My gaming group will shortly begin another Ars Magica campaign online. Last time we limped along with Discord and some journaling software, but it's been two years and I'm wondering what is the current best choice of online tabletop software to play Ars Magica? I'm leaning toward Foundry VTT for the new game, but I'd love to hear what experiences the rest of the folks here have had.
One quirk - my house rules use a 0-9 roll, with exploding 9s on a stress die, in place of the current AM5 system. So supporting the custom dice a plus.

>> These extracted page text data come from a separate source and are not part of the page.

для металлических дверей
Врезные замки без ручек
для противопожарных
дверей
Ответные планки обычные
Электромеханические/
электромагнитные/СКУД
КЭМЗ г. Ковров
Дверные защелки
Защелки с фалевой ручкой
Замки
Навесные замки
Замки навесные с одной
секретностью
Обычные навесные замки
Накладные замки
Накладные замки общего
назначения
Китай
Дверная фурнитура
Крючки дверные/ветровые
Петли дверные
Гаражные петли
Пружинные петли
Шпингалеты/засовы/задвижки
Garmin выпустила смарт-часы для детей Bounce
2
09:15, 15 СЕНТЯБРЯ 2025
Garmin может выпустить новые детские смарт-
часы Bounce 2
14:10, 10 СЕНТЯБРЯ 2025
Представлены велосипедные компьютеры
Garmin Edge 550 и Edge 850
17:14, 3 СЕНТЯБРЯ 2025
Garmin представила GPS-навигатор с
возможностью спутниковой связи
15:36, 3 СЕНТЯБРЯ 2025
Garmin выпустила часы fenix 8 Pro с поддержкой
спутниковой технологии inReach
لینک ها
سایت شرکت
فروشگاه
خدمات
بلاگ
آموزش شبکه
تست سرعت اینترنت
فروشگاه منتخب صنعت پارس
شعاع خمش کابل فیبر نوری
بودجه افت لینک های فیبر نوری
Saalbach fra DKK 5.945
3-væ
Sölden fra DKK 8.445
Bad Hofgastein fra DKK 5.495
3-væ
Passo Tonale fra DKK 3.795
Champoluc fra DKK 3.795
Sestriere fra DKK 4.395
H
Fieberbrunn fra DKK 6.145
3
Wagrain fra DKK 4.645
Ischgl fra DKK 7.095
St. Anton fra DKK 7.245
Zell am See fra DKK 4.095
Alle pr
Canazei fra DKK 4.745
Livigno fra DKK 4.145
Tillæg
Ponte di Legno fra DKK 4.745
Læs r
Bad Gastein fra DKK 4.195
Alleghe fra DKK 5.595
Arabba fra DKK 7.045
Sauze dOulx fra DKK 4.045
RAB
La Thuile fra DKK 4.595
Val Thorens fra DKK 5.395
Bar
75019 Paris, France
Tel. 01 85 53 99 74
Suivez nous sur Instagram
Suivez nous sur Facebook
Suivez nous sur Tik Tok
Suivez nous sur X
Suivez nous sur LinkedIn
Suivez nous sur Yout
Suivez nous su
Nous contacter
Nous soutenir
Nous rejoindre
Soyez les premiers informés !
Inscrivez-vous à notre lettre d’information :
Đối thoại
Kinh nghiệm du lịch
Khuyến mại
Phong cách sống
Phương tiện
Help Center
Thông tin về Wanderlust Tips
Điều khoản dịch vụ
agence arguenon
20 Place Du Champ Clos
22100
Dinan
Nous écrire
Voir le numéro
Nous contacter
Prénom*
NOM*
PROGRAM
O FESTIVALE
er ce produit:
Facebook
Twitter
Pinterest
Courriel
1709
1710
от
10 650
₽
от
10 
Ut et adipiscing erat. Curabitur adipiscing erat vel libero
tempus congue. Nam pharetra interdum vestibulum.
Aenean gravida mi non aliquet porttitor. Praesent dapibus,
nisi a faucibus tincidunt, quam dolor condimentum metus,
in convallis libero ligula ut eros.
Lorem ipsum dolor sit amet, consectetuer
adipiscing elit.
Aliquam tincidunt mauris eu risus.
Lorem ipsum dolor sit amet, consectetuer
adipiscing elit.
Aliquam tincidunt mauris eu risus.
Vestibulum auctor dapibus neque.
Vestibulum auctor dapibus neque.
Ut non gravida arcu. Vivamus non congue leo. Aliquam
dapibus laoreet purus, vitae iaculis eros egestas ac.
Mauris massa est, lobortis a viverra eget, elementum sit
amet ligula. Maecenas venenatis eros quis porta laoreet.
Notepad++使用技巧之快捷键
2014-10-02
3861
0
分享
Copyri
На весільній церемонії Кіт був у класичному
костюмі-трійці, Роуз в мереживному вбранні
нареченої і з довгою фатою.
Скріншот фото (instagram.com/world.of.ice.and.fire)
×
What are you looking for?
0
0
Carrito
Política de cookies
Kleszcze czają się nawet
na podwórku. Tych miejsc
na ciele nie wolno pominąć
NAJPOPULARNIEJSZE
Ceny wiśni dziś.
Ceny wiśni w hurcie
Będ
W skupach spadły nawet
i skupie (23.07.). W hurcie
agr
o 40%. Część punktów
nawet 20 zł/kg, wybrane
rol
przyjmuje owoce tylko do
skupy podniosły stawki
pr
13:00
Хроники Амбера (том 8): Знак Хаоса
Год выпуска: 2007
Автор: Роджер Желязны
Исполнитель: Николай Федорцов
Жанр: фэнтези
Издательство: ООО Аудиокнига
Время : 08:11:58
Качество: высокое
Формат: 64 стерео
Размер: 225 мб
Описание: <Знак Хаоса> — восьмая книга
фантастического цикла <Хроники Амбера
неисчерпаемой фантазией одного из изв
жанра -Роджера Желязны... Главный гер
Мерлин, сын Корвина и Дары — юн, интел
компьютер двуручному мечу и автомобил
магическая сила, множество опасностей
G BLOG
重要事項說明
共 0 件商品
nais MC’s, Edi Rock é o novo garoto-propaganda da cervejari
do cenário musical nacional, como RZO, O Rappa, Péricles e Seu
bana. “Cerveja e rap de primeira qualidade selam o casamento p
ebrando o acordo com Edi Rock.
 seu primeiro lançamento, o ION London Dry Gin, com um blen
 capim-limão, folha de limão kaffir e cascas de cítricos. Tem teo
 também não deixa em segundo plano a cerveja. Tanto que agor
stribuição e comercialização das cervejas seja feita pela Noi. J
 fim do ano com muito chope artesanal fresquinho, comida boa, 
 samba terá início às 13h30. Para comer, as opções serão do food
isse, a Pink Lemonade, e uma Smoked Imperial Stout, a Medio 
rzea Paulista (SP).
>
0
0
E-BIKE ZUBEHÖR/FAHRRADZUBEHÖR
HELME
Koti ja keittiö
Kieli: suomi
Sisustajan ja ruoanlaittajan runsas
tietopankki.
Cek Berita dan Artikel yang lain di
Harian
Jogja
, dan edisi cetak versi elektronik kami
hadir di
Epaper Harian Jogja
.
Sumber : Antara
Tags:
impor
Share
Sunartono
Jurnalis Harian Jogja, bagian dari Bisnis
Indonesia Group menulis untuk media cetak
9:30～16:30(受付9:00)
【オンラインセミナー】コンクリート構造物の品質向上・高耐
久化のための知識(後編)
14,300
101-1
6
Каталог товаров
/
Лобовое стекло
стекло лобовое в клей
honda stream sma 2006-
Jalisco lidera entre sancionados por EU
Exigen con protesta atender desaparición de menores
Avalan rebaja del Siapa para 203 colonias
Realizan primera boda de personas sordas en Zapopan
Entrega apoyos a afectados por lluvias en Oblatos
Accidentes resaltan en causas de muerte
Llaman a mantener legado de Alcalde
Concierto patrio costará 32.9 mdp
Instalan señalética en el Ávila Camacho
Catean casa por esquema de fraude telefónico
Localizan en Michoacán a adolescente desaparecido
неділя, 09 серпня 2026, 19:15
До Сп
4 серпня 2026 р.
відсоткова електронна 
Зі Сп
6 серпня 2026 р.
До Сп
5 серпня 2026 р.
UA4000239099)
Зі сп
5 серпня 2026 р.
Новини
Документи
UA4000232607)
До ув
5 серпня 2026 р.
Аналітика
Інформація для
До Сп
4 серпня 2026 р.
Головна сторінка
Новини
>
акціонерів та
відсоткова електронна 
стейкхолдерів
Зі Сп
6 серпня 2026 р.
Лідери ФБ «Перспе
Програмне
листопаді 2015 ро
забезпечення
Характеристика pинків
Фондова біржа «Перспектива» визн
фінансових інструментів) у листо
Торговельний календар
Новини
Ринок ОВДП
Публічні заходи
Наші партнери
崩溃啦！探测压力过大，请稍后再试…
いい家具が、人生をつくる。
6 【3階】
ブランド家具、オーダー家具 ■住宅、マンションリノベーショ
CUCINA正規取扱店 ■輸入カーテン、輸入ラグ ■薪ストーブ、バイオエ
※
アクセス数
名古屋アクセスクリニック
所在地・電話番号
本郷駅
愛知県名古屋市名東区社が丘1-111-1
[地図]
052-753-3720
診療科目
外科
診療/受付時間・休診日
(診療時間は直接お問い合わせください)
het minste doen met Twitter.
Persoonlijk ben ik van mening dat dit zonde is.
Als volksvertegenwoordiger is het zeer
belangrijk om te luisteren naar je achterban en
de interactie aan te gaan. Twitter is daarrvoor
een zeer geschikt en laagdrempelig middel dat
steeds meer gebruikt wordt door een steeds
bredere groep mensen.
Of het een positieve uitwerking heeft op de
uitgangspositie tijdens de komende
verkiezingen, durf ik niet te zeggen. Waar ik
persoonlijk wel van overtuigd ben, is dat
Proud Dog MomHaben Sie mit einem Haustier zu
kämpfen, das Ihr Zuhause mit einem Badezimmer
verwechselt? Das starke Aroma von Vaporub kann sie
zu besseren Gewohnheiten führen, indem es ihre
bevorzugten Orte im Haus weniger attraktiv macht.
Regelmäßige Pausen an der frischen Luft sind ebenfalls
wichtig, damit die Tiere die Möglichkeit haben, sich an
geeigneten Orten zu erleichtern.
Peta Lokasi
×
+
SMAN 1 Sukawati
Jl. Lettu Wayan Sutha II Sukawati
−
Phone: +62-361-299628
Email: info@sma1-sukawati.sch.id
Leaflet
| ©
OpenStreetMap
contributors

See the previous thread if you are interested the discussion from 2 years back.
What I've considered:
- Roll20 My group has used, but not loved, Roll20. Network issues in particular have bedeviled us in games using other systems, and while the interface is familiar and generally bug-free, it's aimed primarily at tactical combat, and has limited options for eye candy and special effects useful maintaining engagement with theater of the mind. An acceptable baseline if nothing else works, but not great.
- Fantasy Grounds I had a lot of hope for Fantasy Grounds, especially the new Unity version, but the ruleset is no longer in development. (The author was so awesome that the company hired him full time. Great for the platform as a whole, not so great for playing Ars online.) It's a client/server system, so getting my players to install and run a new piece of software wasn't ideal, but I would then have control of the complete system. I'd only face slow connections when I had a net slow down, and if the SG has network problems no platform would work. Good looking, a friendly community, and a character sheet with known bugs that aren't going to get fixed.
- Foundry The new hotness, I've been really excited by the possibilities from Foundry. Pay once and I have total control, no cost and no new software for my players, great community, and amazing modules that do almost anything you'd possibly want. Plus weird bugs and outright failures with almost every new release. I want to love this, and the early Ars Magica support is promising (my players will be use Metacreator for the number crunching during character creation anyway), but one session totally wrecked by some quirky incompatibility between modules is one too many. I used to be paid to be a software tester, I don't want to do it for free just to get my VTT to work.
- Astral With serious effort and money behind it, Astral will probably be amazing in another year or so. It isn't amazing now. I don't need another mapping app, the nifty ability to use an existing pdf character sheet and overlay the numbers isn't useful to me here, and as of this summer the state of the code was ... rough. If I'm going to be fighting through weird bugs to get my game to be playable, I'd prefer to support the plucky underdog writing code just because they think it's cool, not offering my skills to a corporation at a steep discount. And I have no idea whatever whether it currently supports Ars.
- TableTop Simulator Theoretically, TTS could support any game, since it's really just a meeting place where games can be played. We can roll attractive 3d dice bouncing around with full physics, but unless I'm willing to code a game (or win the lottery and pay some other guy to do it), we'd just be sitting on virtual chairs at a virtual table using the same fillable character sheets we have in Discord. The ability to display 3d terrain and characters is awesome, but spending hours to create a walkable simulation of Durenmar isn't actually the best use of my SG prep time. Mind you, if I had infinite resources, I'd absolutely choose TTS - hiring fleets of minions to code the character sheets, 3d design my characters (Heroforge now supports output to TTS at a modest cost per model) and buildings, design the virtual room and table to match the meeting room for the local covenant, and convert the rulebooks into attractive, usable, in-game resources. And pay a professional SG to run the campaign for me so I can get a chance to play. But unfortunately I have caviar tastes and a ez-cheez budget.